Umair Haque is Director of the Havas Media Lab. His writings are featured on Harvard Business Review’s site.
I’d love to hear your take on Haque’s tweet. Does your organization put customer’s concerns ahead of everything else? Or is stuck in the what-we-want-to-say-not-what-they-want-to-hear mentality?
He’s right, and it will be more difficult than anyone can imagine. People’s sensibilities have been conditioned to view business as a transactional, adversarial game.
Peruse any business publication or be the proverbial fly on any organizational wall and you’ll be repeatedly exposed to war and sports metaphors. You know: capture market share, armed with information, attack the competition, hit a home run, go the distance, raise the bar, and so forth. It’s difficult to change your thinking when you’re surrounded by such inapt language.
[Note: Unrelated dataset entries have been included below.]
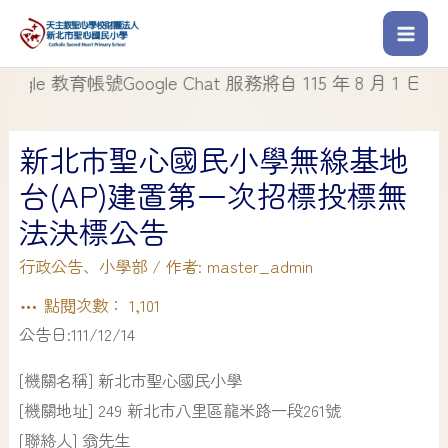
 教育帳號Google Chat 服務將自 115 年 8 月 1 日起停止
新北市聖心國民小學無線基地
台(AP)建置第一次招標投標無
法決標公告
行政公告
、
小學部
/ 作者:
master_admin
點閱次數：
1,101
公告日:111/12/14
[機關名稱] 新北市聖心國民小學
[機關地址] 249 新北市八里區龍米路一段261號
[聯絡人] 翁先生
How can anyone treat customers like friends when they’re consistently referred to as targets to be captured or territories to be conquered? And how can you hope to build long-term, mutually beneficial relationships when you’re busy “hooking them” and “reeling them in.”
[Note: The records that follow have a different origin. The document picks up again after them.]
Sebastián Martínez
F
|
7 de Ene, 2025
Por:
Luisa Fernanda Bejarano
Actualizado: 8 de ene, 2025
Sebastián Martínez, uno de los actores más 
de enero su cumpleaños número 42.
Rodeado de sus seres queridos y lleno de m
Most organizations use customers to make more and more money, instead of using money to make more and more happy customers. Umair’s challenge is to stop treating customers as a means to an end, that end being numbers, rewards, etc., and start treating them and their lives as the end goal. It’s a huge change in perspective.
Tom,
Thanks for the thoughtful contribution here. You’re worrying me a little though with the push back on hooking and reeling language, because the name of my company is Bonehook and we do use fishing metaphors, although we don’t focus on that. Be that as it may, it’s probably time to remove all such thinking and language in favor of mutually beneficial thinking and language.